■ EXTRACT:
=== Begin Enclosure ===

Here’s what I mean: I can tell you with a fair amount of certainty that Morris Claiborne is a better cornerback than Stephon Gilmore because I can account for a large number of variables vis- à -vis two guys who play the same position at the same collegiate level. I can look at all sorts of physical measurements, game film against any common opponents, game film in general to get an idea of coverage skills/ball skills/attitude, interviews with each, college stats, and pretty much any other metric you can conceive. With that much information available, I can reach a fairly solid conclusion. And, if I want to extrapolate a little further, I can compare two players, decide which one is better in the abstract, and then factor in team-specific variables — defensive style, personnel, coaching philosophy or preference, etc. --- to decide which one is better for any given team. [Author’s note: unless one of your team-specific variables is "prefer the less-talented player always," the answer here will still be "Morris Claiborne."]
Now, contrast that with what I can factor in if I want to compare all the players in the draft. Physical measurements don’t work very well because you can’t directly compare a DT and a WR, so you are left comparing each player with a hypothetical archetype of a DT or WR, then comparing how each stacked up in their respective comparisons. Game film against common opponents isn’t overly handy, except in position-specific comparisons (i.e. which OT is better?). You’re ultimately left with very few variables that are universally applicable in your comparison, and you can’t even begin to factor in team-specific variables beyond the first few picks due to the number of "if Team A takes X, then Team B will look at..." scenarios that build upon one another like a choose-your-own-adventure book.

=== End Enclosure ===

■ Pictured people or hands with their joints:
=== Begin Enclosure ===

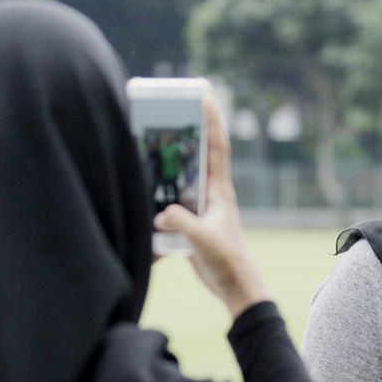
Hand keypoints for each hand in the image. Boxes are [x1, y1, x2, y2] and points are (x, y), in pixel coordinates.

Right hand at [154, 94, 269, 318]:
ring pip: (185, 175)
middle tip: (174, 109)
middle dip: (190, 131)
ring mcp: (202, 206)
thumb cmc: (227, 260)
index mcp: (220, 190)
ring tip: (155, 139)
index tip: (204, 96)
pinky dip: (163, 189)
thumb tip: (160, 213)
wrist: (234, 285)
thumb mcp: (203, 239)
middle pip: (200, 154)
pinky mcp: (192, 221)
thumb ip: (181, 223)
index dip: (211, 121)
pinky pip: (175, 198)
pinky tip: (147, 184)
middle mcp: (212, 193)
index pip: (216, 147)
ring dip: (173, 158)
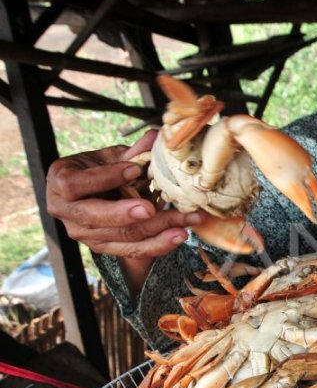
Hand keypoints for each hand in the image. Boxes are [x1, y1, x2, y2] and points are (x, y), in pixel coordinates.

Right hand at [45, 131, 203, 290]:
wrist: (92, 194)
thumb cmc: (99, 170)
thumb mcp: (110, 158)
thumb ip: (132, 153)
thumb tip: (156, 137)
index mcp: (61, 182)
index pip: (76, 184)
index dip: (106, 178)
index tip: (135, 170)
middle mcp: (66, 212)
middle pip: (95, 216)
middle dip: (125, 214)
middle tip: (150, 208)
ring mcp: (84, 234)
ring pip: (120, 236)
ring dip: (155, 230)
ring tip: (183, 222)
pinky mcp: (103, 247)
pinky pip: (132, 250)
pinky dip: (158, 245)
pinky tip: (179, 235)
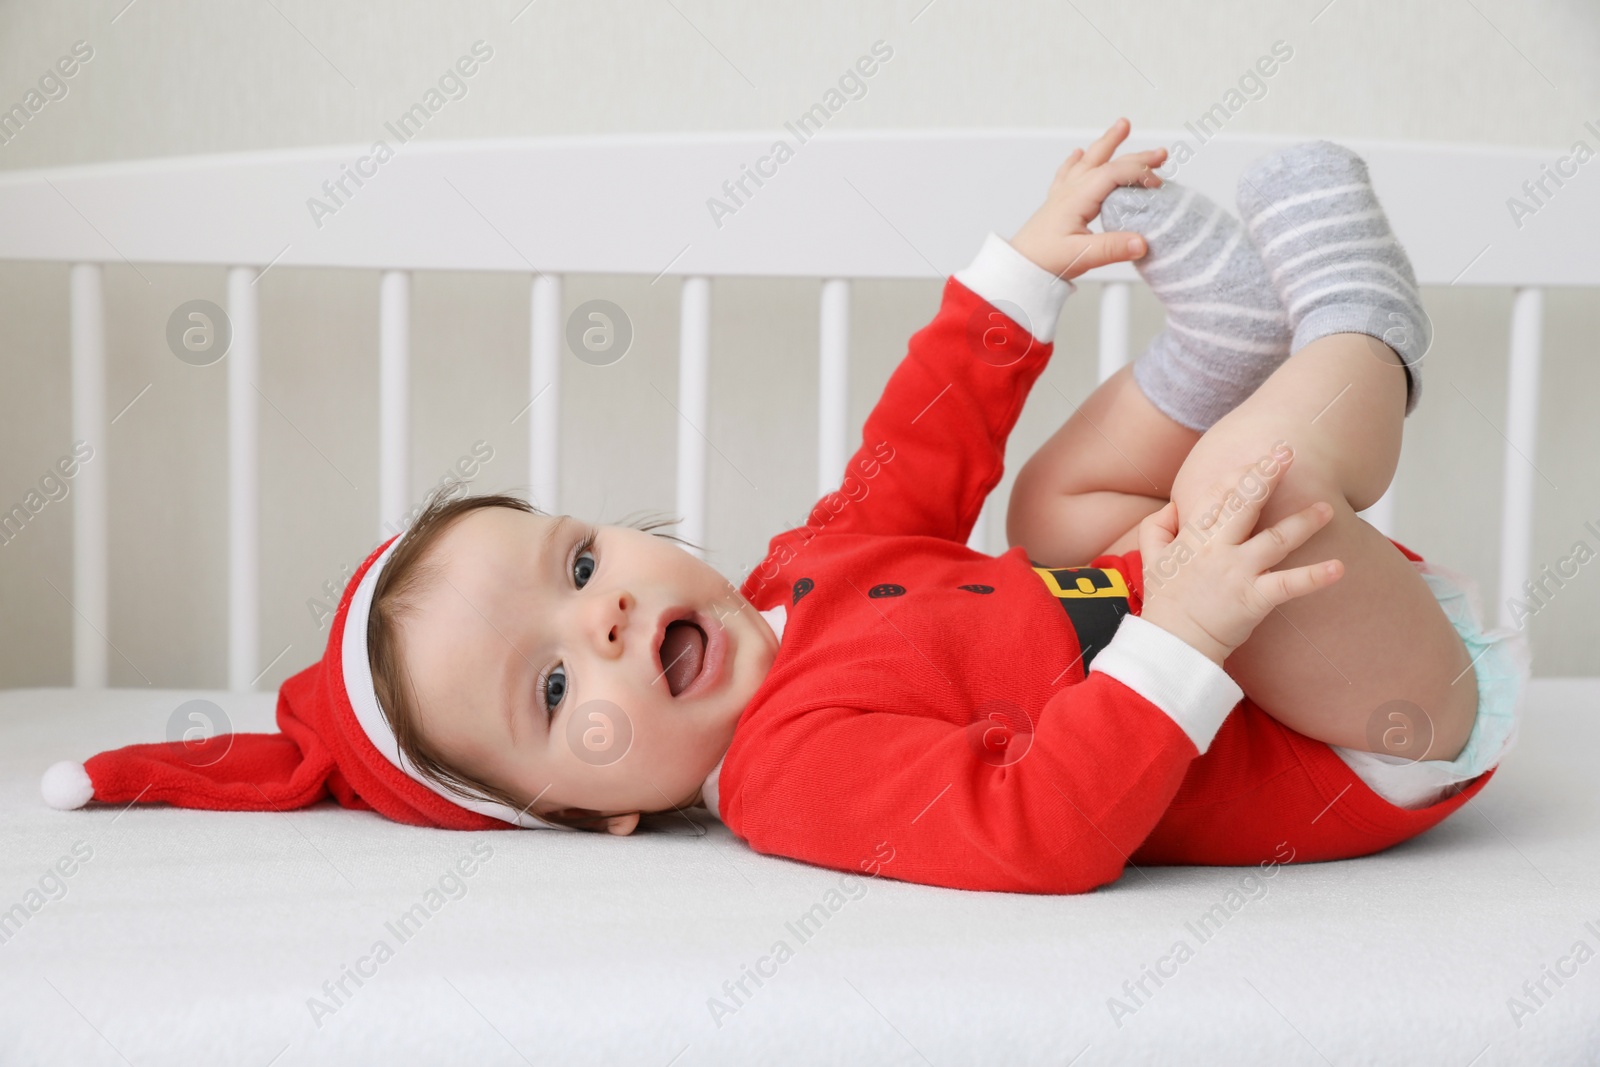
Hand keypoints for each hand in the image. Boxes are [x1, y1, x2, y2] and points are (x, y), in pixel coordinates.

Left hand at [1008, 118, 1167, 281]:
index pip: (1113, 174)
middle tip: (1160, 154)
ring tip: (1122, 126)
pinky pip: (1068, 173)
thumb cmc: (1044, 260)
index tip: (1158, 184)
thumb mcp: (1081, 256)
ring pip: (1088, 161)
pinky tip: (1078, 153)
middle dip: (1136, 156)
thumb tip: (1142, 242)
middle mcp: (1070, 190)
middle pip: (1106, 162)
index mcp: (1077, 198)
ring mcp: (1063, 194)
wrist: (1018, 265)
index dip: (1139, 174)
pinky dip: (1076, 160)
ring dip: (1107, 144)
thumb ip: (1112, 249)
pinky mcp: (1057, 203)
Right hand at [1136, 444, 1343, 665]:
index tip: (1262, 457)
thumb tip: (1175, 507)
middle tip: (1287, 452)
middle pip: (1245, 504)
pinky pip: (1288, 585)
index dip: (1241, 472)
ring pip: (1275, 539)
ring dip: (1303, 522)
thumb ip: (1157, 527)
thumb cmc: (1166, 604)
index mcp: (1194, 537)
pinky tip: (1339, 567)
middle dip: (1266, 475)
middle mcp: (1217, 549)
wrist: (1173, 646)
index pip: (1219, 494)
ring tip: (1328, 507)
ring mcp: (1237, 573)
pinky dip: (1314, 577)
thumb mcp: (1150, 559)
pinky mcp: (1253, 599)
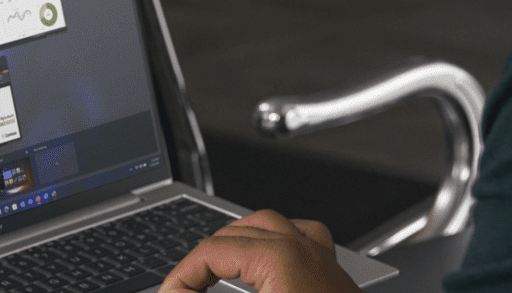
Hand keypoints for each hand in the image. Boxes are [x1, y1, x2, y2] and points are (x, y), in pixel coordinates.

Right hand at [161, 210, 360, 292]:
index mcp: (279, 257)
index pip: (211, 251)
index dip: (182, 276)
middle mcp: (301, 248)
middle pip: (233, 234)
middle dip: (202, 261)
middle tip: (183, 290)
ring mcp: (319, 257)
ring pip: (266, 226)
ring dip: (233, 243)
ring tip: (210, 268)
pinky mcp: (329, 272)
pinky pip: (299, 236)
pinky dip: (273, 239)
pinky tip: (262, 256)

=== End Enclosure ===

■ WORK TASK A:
Name each source of information that the passage on comparing draft prospects says can be examined when weighing two players at the same position.
■ WORK TASK B:
According to the passage on comparing draft prospects, why do physical measurements not work very well when comparing all the players in the draft?
The listing is not relevant to any of this work.

■ ANSWER A:
Physical measurements; game film against any common opponents; game film in general; interviews with each player; college stats.

■ ANSWER B:
A DT and a WR cannot be directly compared.